My Dream

January 20, 2009
By Anjelica Scaletta, Chester, NY

“So help you God?”

“So help me God.” Cheers, applause, hugs, kisses. I had watched history in the making, even if history was a little fumbled. I almost cried. I almost cried in the only room in the school with cable hooked up, slightly packed with students, teachers, administrators, all gathered to watch the same thing. Eight years ago, I had watched the same ceremony. I was seven, young, uneducated about politics. I remember working on a project about Amelia Earhart. The TV in the kitchen was set to one channel that never changed what it was showing. It looked important. I know my mom didn't approve of it. She had wanted the other man, Al Gore, to win. All I knew about him was that he had been the Vice President to Bill Clinton. That much I knew at that age. It was all I really knew.

Now though, I watched the same thing, this time though, I was sixteen, educated, mature. I knew what it meant to support a candidate. I knew why some voted for one and some for the others. It was a whole new world this time around. Instead of some man repeating things with one hand on the Bible, it had a significance. This man would be the leader of our country for, at least, the next four years.

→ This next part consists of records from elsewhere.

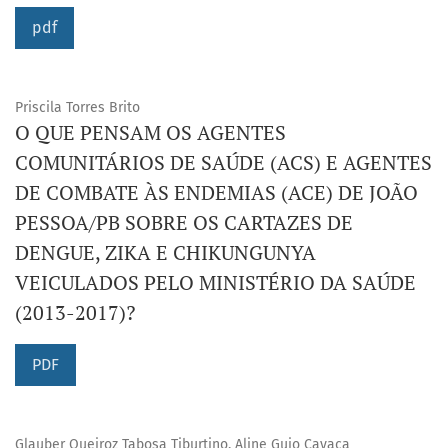
pdf
Priscila Torres Brito
O QUE PENSAM OS AGENTES
COMUNITÁRIOS DE SAÚDE (ACS) E AGENTES
DE COMBATE ÀS ENDEMIAS (ACE) DE JOÃO
PESSOA/PB SOBRE OS CARTAZES DE
DENGUE, ZIKA E CHIKUNGUNYA
VEICULADOS PELO MINISTÉRIO DA SAÚDE
(2013-2017)?
PDF
Glauber Queiroz Tabosa Tiburtino, Aline Guio Cavaca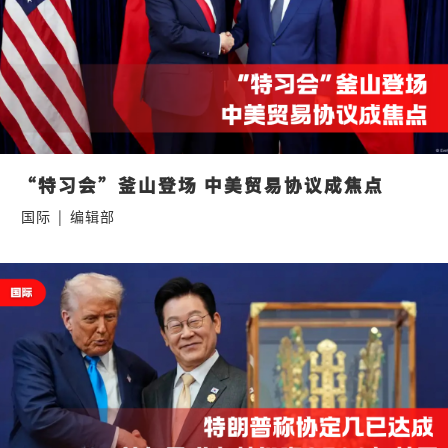
“特习会”釜山登场 中美贸易协议成焦点
国际
|
编辑部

Walking to my next period class, I began thinking. So many firsts, so many leaves turned, so many. I thought of how I would feel if I were up there, taking the oath, pledging to a country of millions that I would help them no matter what the cost. I would go the distance for them. I thought about how I would address them should things go wrong, or should things go extremely right. How I would cope with the pressure of being Commander-in-Chief. And then I remembered I couldn't.

I can never be President of the United States, even though I've been told numerous occasions that I should. I'm not a leader, but put me into the role, and I will assume it with grace. I may stumble along the road, but overall, I will take charge. Nonetheless, I still could never be President. Not because of all the stress, not because of your life being under a microscope, not because of your day being filled with worry over what's happening next. No, none of those. I can never be President because I am adopted.

I was adopted at two months old. I remember nothing of Colombia, the country where I was born. My first memory takes place somewhere in my Nonna's basement apartment, where my parents and I lived for the first two years of my life. Yet even though I've spent 194 out of 196 months of my life on American soil, as an American citizen, I am still unable to even run for candidacy.

Becoming President is a dream that many people have as a child. I never had the opportunity to have that dream. Why should I be penalized by the government for being adopted? Why should I be denied a dream? Dr. Martin Luther King Jr. had one in a time where men like him were kicked off to the side and regarded as no higher than dirt by many. I am sixteen years old and I have a whole life ahead of me, am I not allowed to dream? I live in my dreams everyday, creating characters, worlds, “historic events,” everything. Yet, when I wish for something so simple, to be able to run for President, I cannot be granted my wish. How does that make sense in a society where TV personalities announce their candidacy on television and attempt to run for President? That is something I may never understand.

But I digress. To President Obama, I wish the best of luck in the next four years. As the new leader of our country, I hope that you will do what is right for this country. Help us live up to our name -- The Land of the Free, and the Home of the Brave -- once more. Help us to restore the foundation that is cracking beneath our feet. Help us and we will help you, that is all we ask as a people.